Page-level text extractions
=== Section Start ===

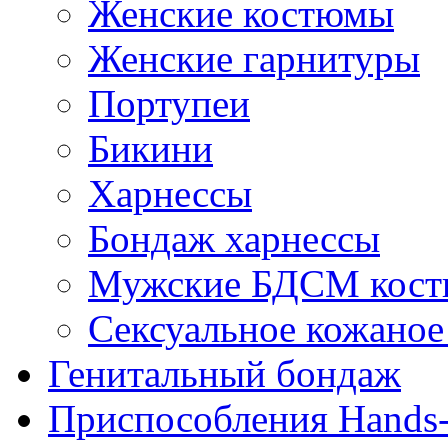
Женские костюмы
Женские гарнитуры
Портупеи
Бикини
Харнессы
Бондаж харнессы
Мужские БДСМ кос
Сексуальное кожаное
Генитальный бондаж
Приспособления Hands-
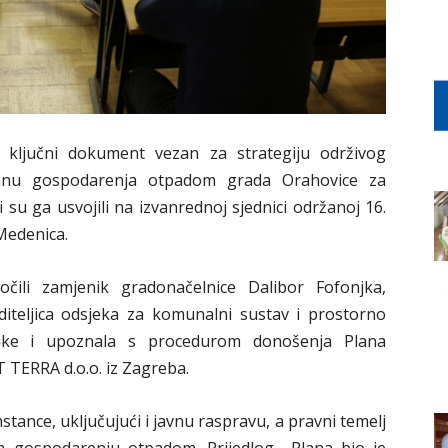
e ključni dokument vezan za strategiju održivog
lanu gospodarenja otpadom grada Orahovice za
i su ga usvojili na izvanrednoj sjednici održanoj 16.
Medenica.
očili zamjenik gradonačelnice Dalibor Fofonjka,
diteljica odsjeka za komunalni sustav i prostorno
ćnike i upoznala s procedurom donošenja Plana
 TERRA d.o.o. iz Zagreba.
stance, uključujući i javnu raspravu, a pravni temelj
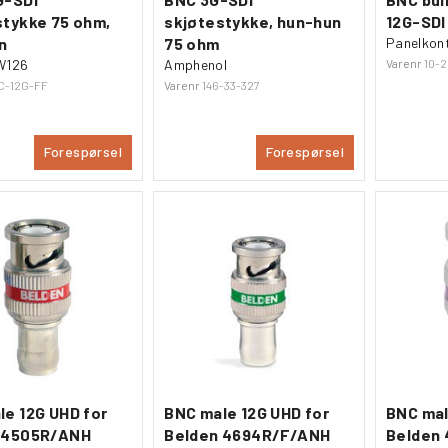
stykke 75 ohm,
skjøtestykke, hun-hun
12G-SDI
n
75 ohm
Panelkon
W126
Amphenol
Varenr
10-
C-12G-FF
Varenr
146-33-327
Forespørsel
Forespørsel
le 12G UHD for
BNC male 12G UHD for
BNC mal
 4505R/ANH
Belden 4694R/F/ANH
Belden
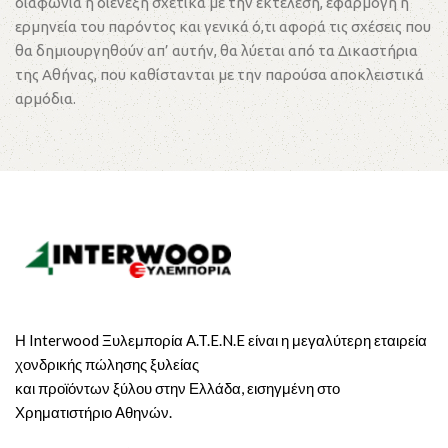
διαφωνία ή διένεξη σχετικά με την εκτέλεση, εφαρμογή ή
ερμηνεία του παρόντος και γενικά ό,τι αφορά τις σχέσεις που
θα δημιουργηθούν απ’ αυτήν, θα λύεται από τα Δικαστήρια
της Αθήνας, που καθίστανται με την παρούσα αποκλειστικά
αρμόδια.
Η Interwood Ξυλεμπορία A.T.E.N.E είναι η μεγαλύτερη εταιρεία
χονδρικής πώλησης ξυλείας
και προϊόντων ξύλου στην Ελλάδα, εισηγμένη στο
Χρηματιστήριο Αθηνών.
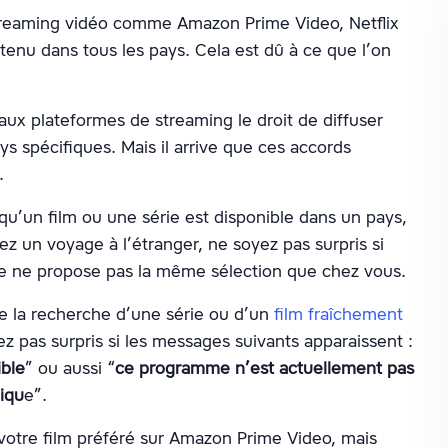
streaming vidéo comme Amazon Prime Video, Netflix
nu dans tous les pays. Cela est dû à ce que l’on
ux plateformes de streaming le droit de diffuser
ys spécifiques. Mais il arrive que ces accords
é.
u’un film ou une série est disponible dans un pays,
z un voyage à l’étranger, ne soyez pas surpris si
ée ne propose pas la même sélection que chez vous.
ce la recherche d’une série ou d’un
film fraîchement
ez pas surpris si les messages suivants apparaissent :
ible
” ou aussi “
ce programme n’est actuellement pas
iqu
e”.
 votre film préféré sur Amazon Prime Video, mais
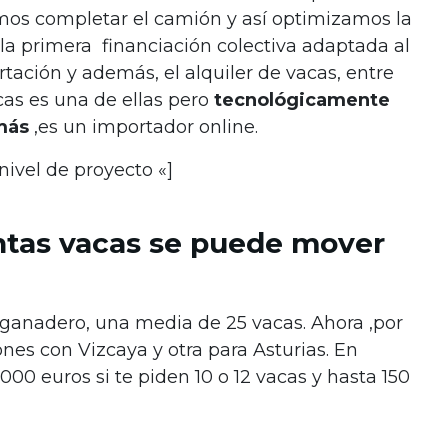
uimos completar el camión y así optimizamos la
a primera financiación colectiva adaptada al
rtación y además, el alquiler de vacas, entre
cas es una de ellas pero
tecnológicamente
más
,es un importador online.
ivel de proyecto «]
ntas vacas se puede mover
ganadero, una media de 25 vacas. Ahora ,por
es con Vizcaya y otra para Asturias. En
000 euros si te piden 10 o 12 vacas y hasta 150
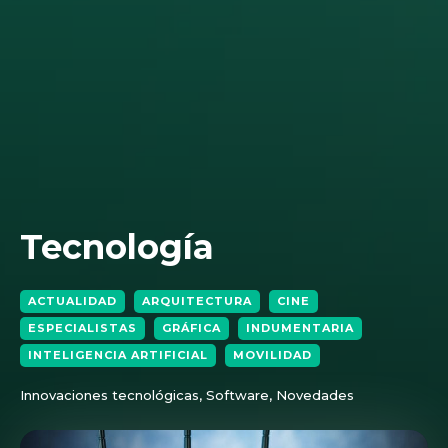
Tecnología
ACTUALIDAD
ARQUITECTURA
CINE
ESPECIALISTAS
GRÁFICA
INDUMENTARIA
INTELIGENCIA ARTIFICIAL
MOVILIDAD
Innovaciones tecnológicas, Software, Novedades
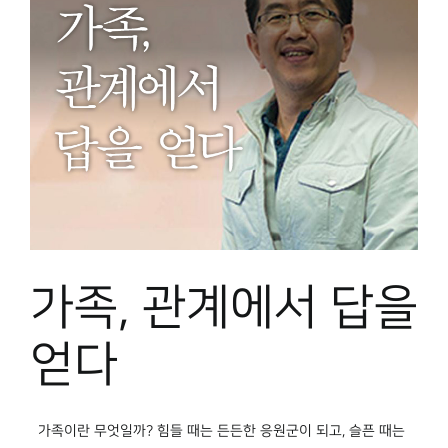
가족, 관계에서 답을
얻다
가족이란 무엇일까? 힘들 때는 든든한 응원군이 되고, 슬픈 때는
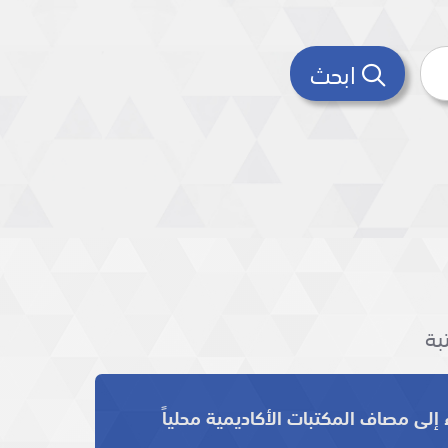
ابحث
بة
 إلى مصاف المكتبات الأكاديمية محلياً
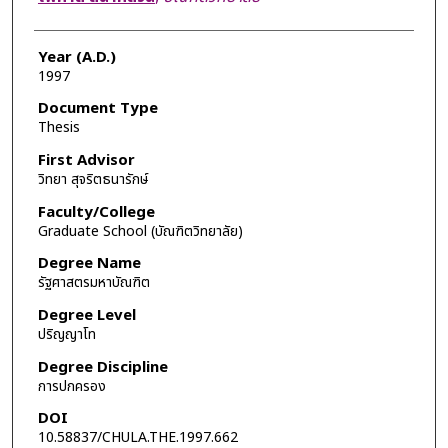
Year (A.D.)
1997
Document Type
Thesis
First Advisor
วิทยา สุจริตธนารักษ์
Faculty/College
Graduate School (บัณฑิตวิทยาลัย)
Degree Name
รัฐศาสตรมหาบัณฑิต
Degree Level
ปริญญาโท
Degree Discipline
การปกครอง
DOI
10.58837/CHULA.THE.1997.662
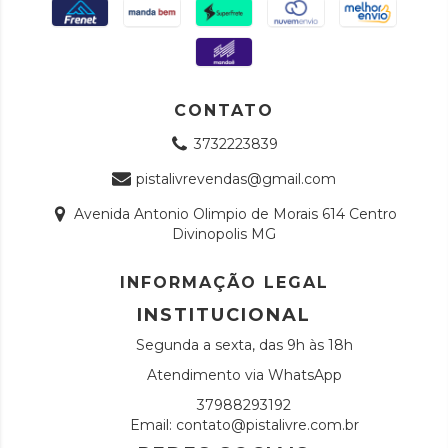
CONTATO
3732223839
pistalivrevendas@gmail.com
Avenida Antonio Olimpio de Morais 614 Centro
Divinopolis MG
INFORMAÇÃO LEGAL
INSTITUCIONAL
Segunda a sexta, das 9h às 18h
Atendimento via WhatsApp
37988293192
Email:
contato@pistalivre.com.br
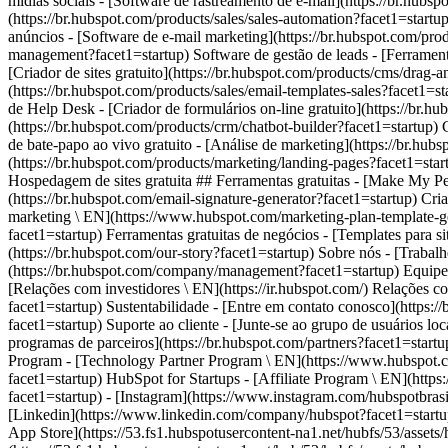
facet1=startup) - [Instagram](https://www.instagram.com/hubspotbrasil
[Linkedin](https://www.linkedin.com/company/hubspot?facet1=startup)
App Store](https://53.fs1.hubspotusercontent-na1.net/hubfs/53/assets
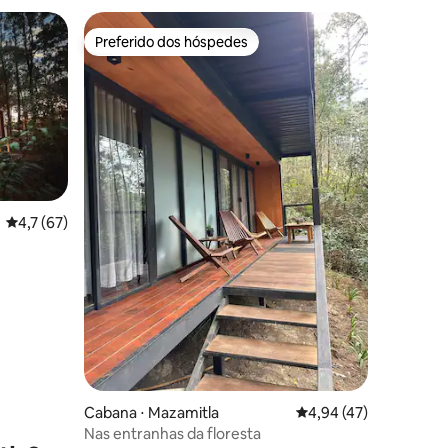
Preferido dos hóspedes
Preferido dos hóspedes
4,7 de uma avaliação média de 5, 67 avaliações
4,7 (67)
ções
Cabana ⋅ Mazamitla
4,94 de uma avaliação
4,94 (47)
Nas entranhas da floresta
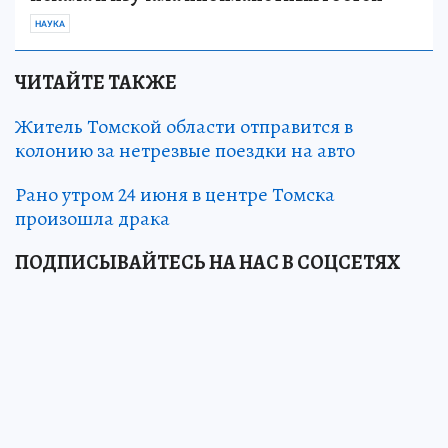
НАУКА
ЧИТАЙТЕ ТАКЖЕ
Житель Томской области отправится в
колонию за нетрезвые поездки на авто
Рано утром 24 июня в центре Томска
произошла драка
ПОДПИСЫВАЙТЕСЬ НА НАС В СОЦСЕТЯХ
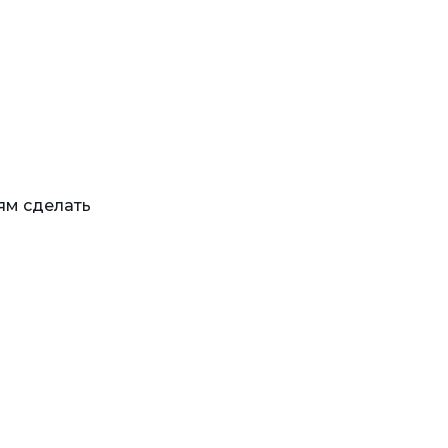
ям сделать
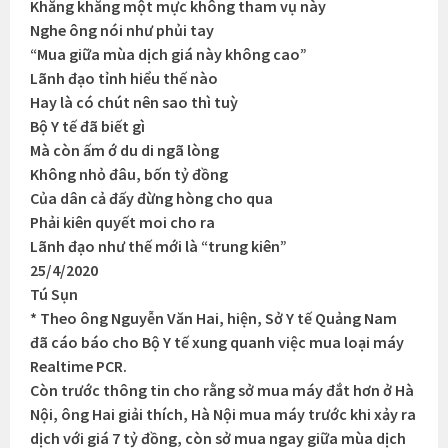
Khăng khăng một mực không tham vụ này
Nghe ông nói như phủi tay
“Mua giữa mùa dịch giá này không cao”
Lãnh đạo tỉnh hiểu thế nào
Hay là có chút nên sao thì tuỳ
Bộ Y tế đã biết gì
Mà còn ấm ớ du di ngã lòng
Không nhỏ đâu, bốn tỷ đồng
Của dân cả đấy đừng hòng cho qua
Phải kiên quyết moi cho ra
Lãnh đạo như thế mới là “trung kiên”
25/4/2020
Tú Sụn
* Theo ông Nguyễn Văn Hai, hiện, Sở Y tế Quảng Nam
đã cáo báo cho Bộ Y tế xung quanh việc mua loại máy
Realtime PCR.
Còn trước thông tin cho rằng sở mua máy đắt hơn ở Hà
Nội, ông Hai giải thích, Hà Nội mua máy trước khi xảy ra
dịch với giá 7 tỷ đồng, còn sở mua ngay giữa mùa dịch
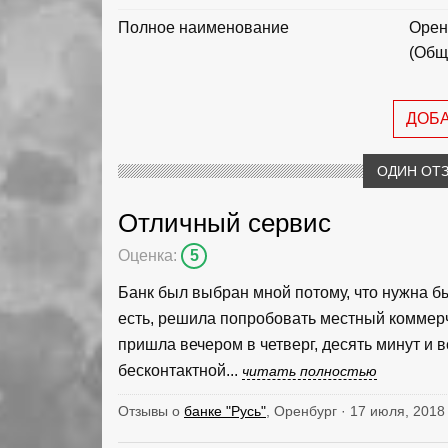
Полное наименование
Орен
(Общ
ДОБ
ОДИН ОТЗ
Отличный сервис
Оценка:
5
Банк был выбран мной потому, что нужна бы
есть, решила попробовать местный коммерч
пришла вечером в четверг, десять минут и в
бесконтактной...
читать полностью
Отзывы о
банке "Русь"
, Оренбург · 17 июля, 2018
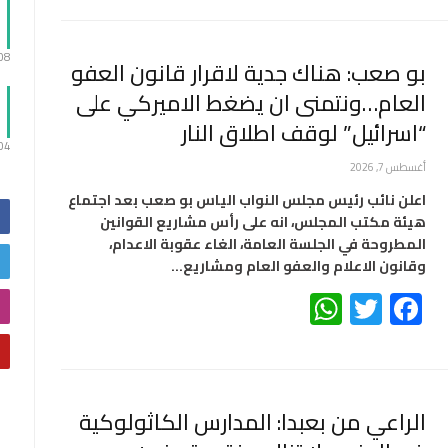
:08
بو صعب: هناك جدية لاقرار قانون العفو
العام…ونتمنى ان يضغط الاميركي على
“اسرائيل” لوقف اطلاق النار
:04
أغسطس 7, 2026
اعلن نائب رئيس مجلس النواب الياس بو صعب بعد اجتماع
هيئة مكتب المجلس، انه على رأس مشاريع القوانين
المطروحة في الجلسة العامة، الغاء عقوبة الاعدام،
وقانون الاعلام والعفو العام ومشاريع…
WhatsApp
Twitter
Facebook
الراعي من بعبدا: المدارس الكاثولوكية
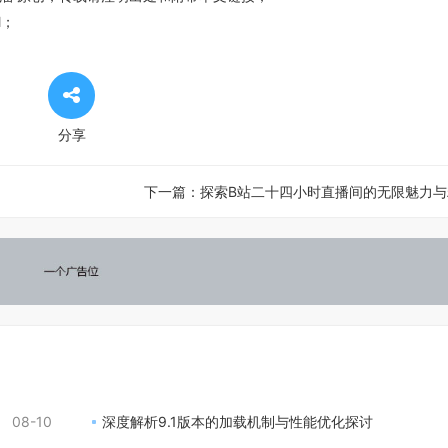
l
；
分享
下一篇：
探索B站二十四小时直播间的无限魅力与
08-10
深度解析9.1版本的加载机制与性能优化探讨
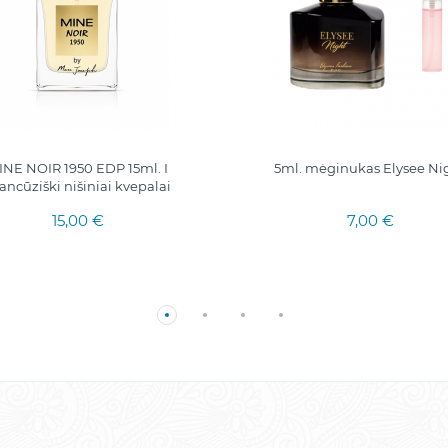
INE NOIR 1950 EDP 15ml. I
5ml. mėginukas Elysee Ni
ancūziški nišiniai kvepalai
15,00 €
7,00 €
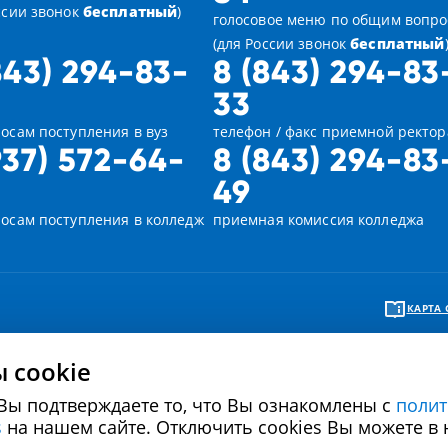
ссии звонок
бесплатный
)
голосовое меню по общим вопр
(для России звонок
бесплатный
843) 294-83-
8 (843) 294-83
33
осам поступления в вуз
телефон / факс приемной ректор
937) 572-64-
8 (843) 294-83
49
росам поступления в колледж
приемная комиссия колледжа
КАРТА 
 cookie
Вы подтверждаете то, что Вы ознакомлены с
полит
Политика в отношении обработки персональных
Политика использова
s
на нашем сайте. Отключить cookies Вы можете в 
данных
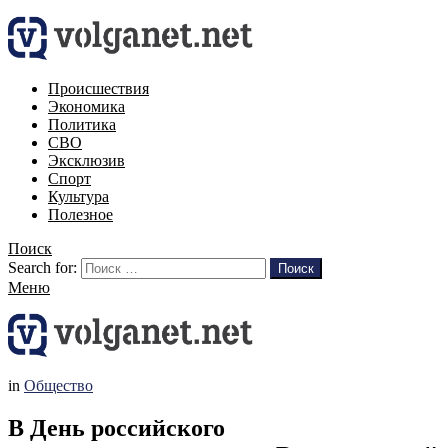
Происшествия
Экономика
Политика
СВО
Эксклюзив
Спорт
Культура
Полезное
Поиск
Search for:
Поиск
Меню
in
Общество
В День российского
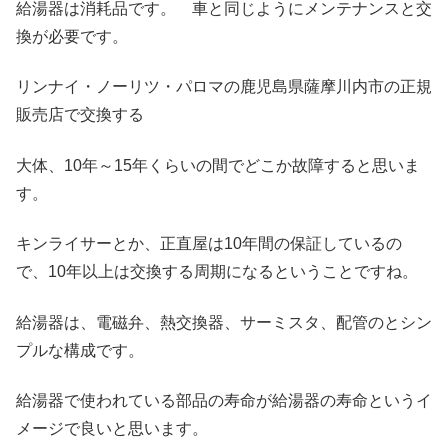
給湯器は消耗品です。 車と同じようにメンテナンスと交
換が必要です。
リンナイ・ノーリツ・パロマの鹿児島県薩摩川内市の正規
販売店で交換する
大体、10年～15年くらいの間でどこか故障すると思いま
す。
キンライサーとか、正直屋は10年間の保証しているの
で、10年以上は交換する周期になるということですね。
給湯器は、電磁弁、熱交換器、サーミスタ、配管のとシン
プルな構成です。
給湯器で使われている部品の寿命が給湯器の寿命というイ
メージで良いと思います。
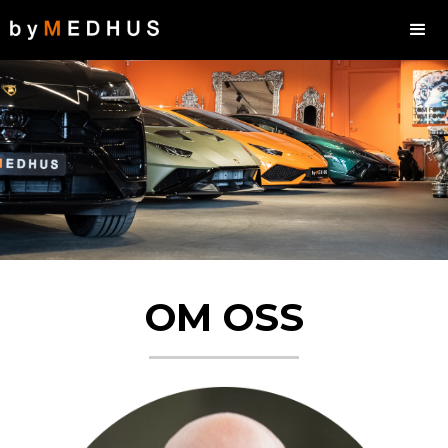
OM OSS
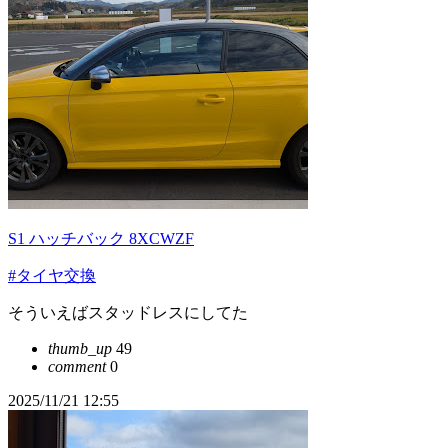
S1 ハッチバック 8XCWZF
#タイヤ交換
そういえばスタッドレスにしてた
thumb_up
49
comment
0
2025/11/21 12:55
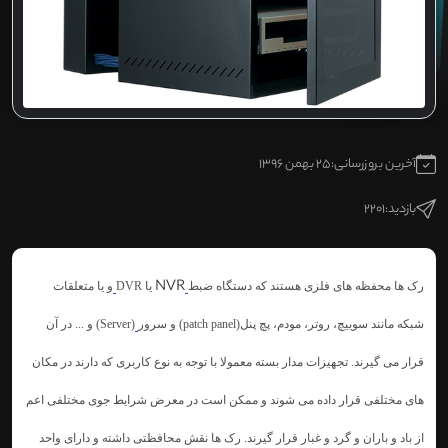
آخرین بروزرسانی:
25 بهمن 1396
بازدید:
2201
NVR
رک ها محفظه های فلزی هستند که دستگاه ضبط
یا DVR
و یا متعلقات
شبکه مانند سوییچ، روتر، مودم، پچ پنل(patch panel) و سرور
(Server) و ... در آن
قرار می گیرند. تجهیزات مدار بسته معمولا با توجه به نوع کاربری که دارند در مکان
های مختلفی قرار داده می شوند و ممکن است در معرض شرایط جوی مختلفی اعم
از باد و باران و گرد و غبار قرار گیرند. رک ها نقش محافظتی داشته و دارای واحد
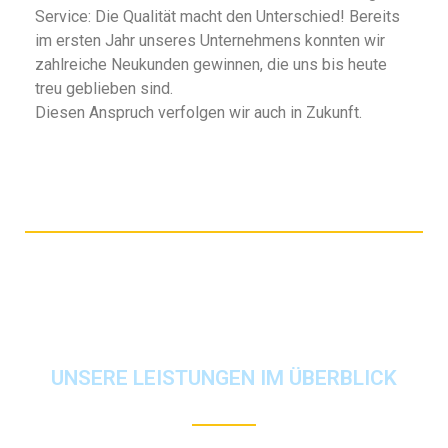
Service: Die Qualität macht den Unterschied! Bereits
im ersten Jahr unseres Unternehmens konnten wir
zahlreiche Neukunden gewinnen, die uns bis heute
treu geblieben sind.
Diesen Anspruch verfolgen wir auch in Zukunft.
UNSERE LEISTUNGEN IM ÜBERBLICK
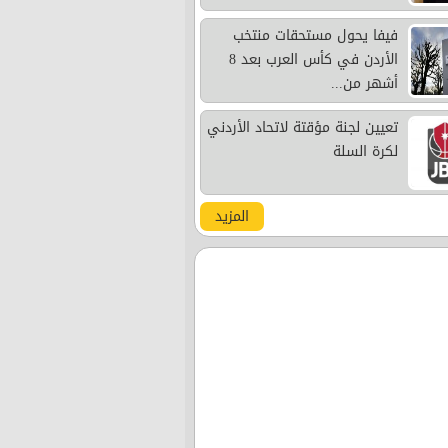
فيفا يحول مستحقات منتخب
الأردن في كأس العرب بعد 8
أشهر من...
تعيين لجنة مؤقتة لاتحاد الأردني
لكرة السلة
المزيد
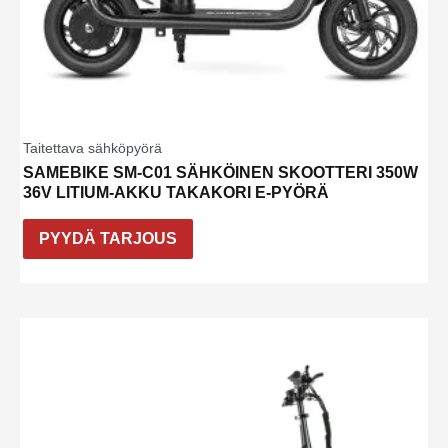
Taitettava sähköpyörä
SAMEBIKE SM-C01 SÄHKÖINEN SKOOTTERI 350W
36V LITIUM-AKKU TAKAKORI E-PYÖRÄ
PYYDÄ TARJOUS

=== Section End ===

= Job item =
Whatever pictures the records hold, omit them; give again exactly the lines from the one containing "給湯器は、電磁弁、熱交換器、サーミスタ、配管のとシン" through the one containing "و یا متعلقات".

= Answer section =
給湯器は、電磁弁、熱交換器、サーミスタ、配管のとシン
プルな構成です。
給湯器で使われている部品の寿命が給湯器の寿命というイ
メージで良いと思います。
OM OSS
S1 ハッチバック 8XCWZF
#タイヤ交換
そういえばスタッドレスにしてた
thumb_up
49
comment
0
2025/11/21 12:55
آخرین بروزرسانی:
25 بهمن 1396
بازدید:
2201
NVR
رک ها محفظه های فلزی هستند که دستگاه ضبط
یا DVR
و یا متعلقات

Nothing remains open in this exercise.